(Problem to solve) Only the lines from the one containing "Domestic Cockroaches American" through the end of the material are to be echoed, each exactly as it appears.
┌──
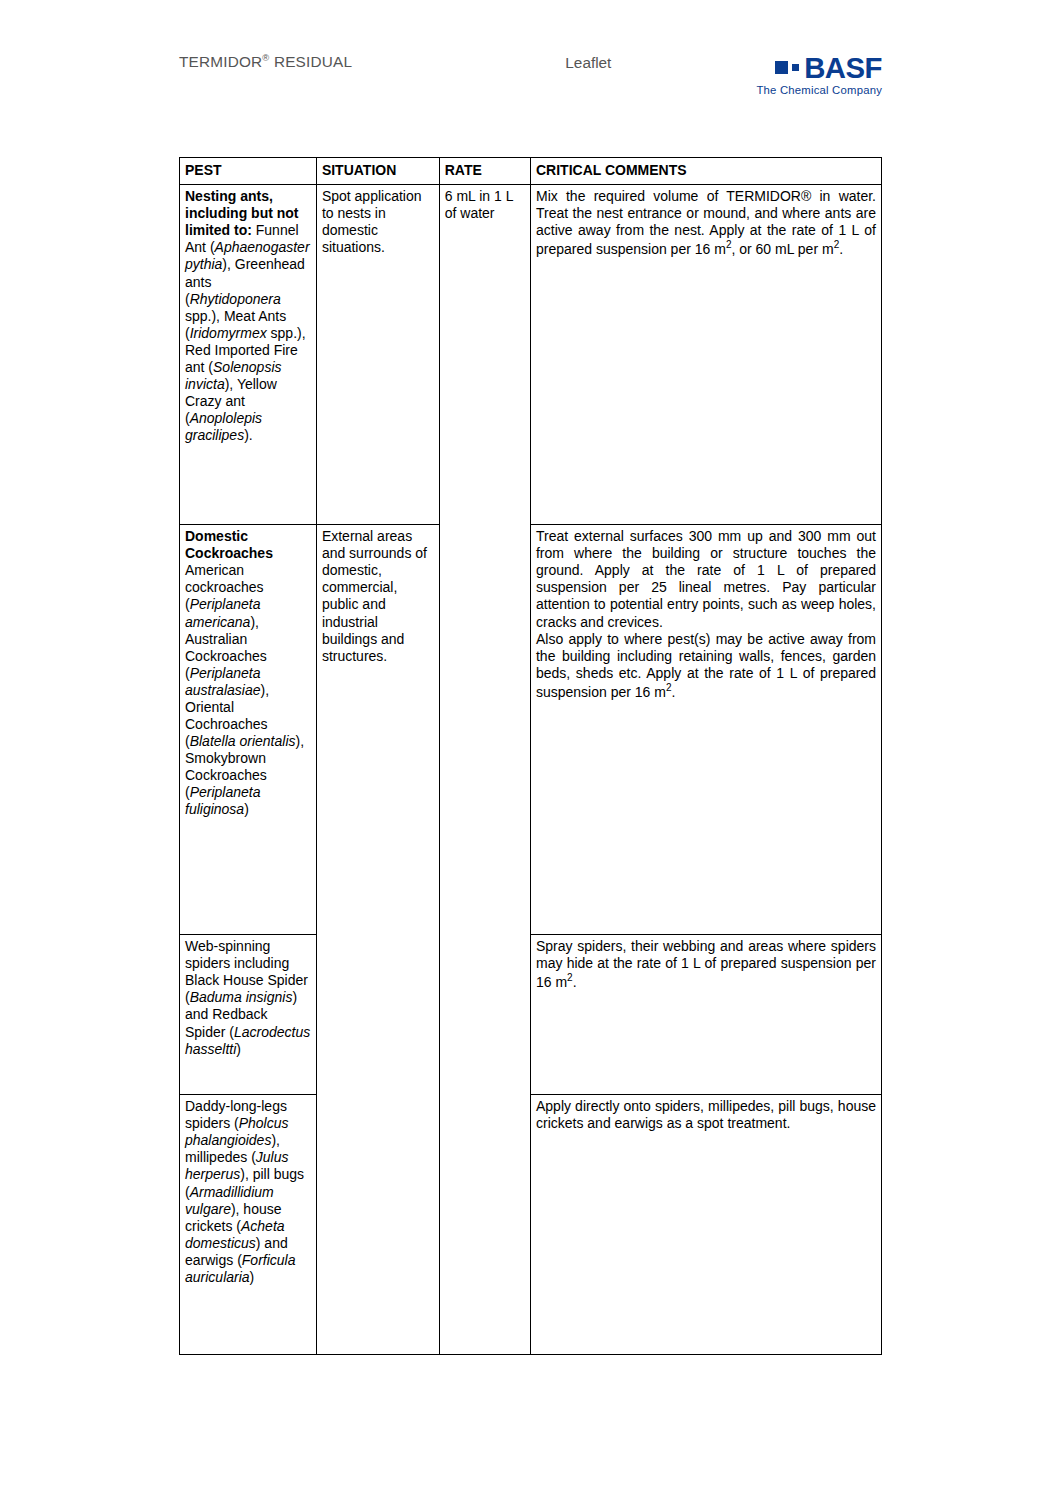TERMIDOR® RESIDUAL
Leaflet
BASF
The Chemical Company
| PEST | SITUATION | RATE | CRITICAL COMMENTS |
| --- | --- | --- | --- |
| Nesting ants, including but not limited to: Funnel Ant ( Aphaenogaster pythia ), Greenhead ants ( Rhytidoponera spp.), Meat Ants ( Iridomyrmex spp.), Red Imported Fire ant ( Solenopsis invicta ), Yellow Crazy ant ( Anoplolepis gracilipes ). | Spot application to nests in domestic situations. | 6 mL in 1 L of water | Mix the required volume of TERMIDOR® in water. Treat the nest entrance or mound, and where ants are active away from the nest. Apply at the rate of 1 L of prepared suspension per 16 m 2 , or 60 mL per m 2 . |
| Domestic Cockroaches American cockroaches ( Periplaneta americana ), Australian Cockroaches ( Periplaneta australasiae ), Oriental Cochroaches ( Blatella orientalis ), Smokybrown Cockroaches ( Periplaneta fuliginosa ) | External areas and surrounds of domestic, commercial, public and industrial buildings and structures. | Treat external surfaces 300 mm up and 300 mm out from where the building or structure touches the ground. Apply at the rate of 1 L of prepared suspension per 25 lineal metres. Pay particular attention to potential entry points, such as weep holes, cracks and crevices. Also apply to where pest(s) may be active away from the building including retaining walls, fences, garden beds, sheds etc. Apply at the rate of 1 L of prepared suspension per 16 m 2 . |
| Web-spinning spiders including Black House Spider ( Baduma insignis ) and Redback Spider ( Lacrodectus hasseltti ) | Spray spiders, their webbing and areas where spiders may hide at the rate of 1 L of prepared suspension per 16 m 2 . |
| Daddy-long-legs spiders ( Pholcus phalangioides ), millipedes ( Julus herperus ), pill bugs ( Armadillidium vulgare ), house crickets ( Acheta domesticus ) and earwigs ( Forficula auricularia ) | Apply directly onto spiders, millipedes, pill bugs, house crickets and earwigs as a spot treatment. |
└──
(Final answer)
| Domestic Cockroaches American cockroaches ( Periplaneta americana ), Australian Cockroaches ( Periplaneta australasiae ), Oriental Cochroaches ( Blatella orientalis ), Smokybrown Cockroaches ( Periplaneta fuliginosa ) | External areas and surrounds of domestic, commercial, public and industrial buildings and structures. | Treat external surfaces 300 mm up and 300 mm out from where the building or structure touches the ground. Apply at the rate of 1 L of prepared suspension per 25 lineal metres. Pay particular attention to potential entry points, such as weep holes, cracks and crevices. Also apply to where pest(s) may be active away from the building including retaining walls, fences, garden beds, sheds etc. Apply at the rate of 1 L of prepared suspension per 16 m 2 . |
| Web-spinning spiders including Black House Spider ( Baduma insignis ) and Redback Spider ( Lacrodectus hasseltti ) | Spray spiders, their webbing and areas where spiders may hide at the rate of 1 L of prepared suspension per 16 m 2 . |
| Daddy-long-legs spiders ( Pholcus phalangioides ), millipedes ( Julus herperus ), pill bugs ( Armadillidium vulgare ), house crickets ( Acheta domesticus ) and earwigs ( Forficula auricularia ) | Apply directly onto spiders, millipedes, pill bugs, house crickets and earwigs as a spot treatment. |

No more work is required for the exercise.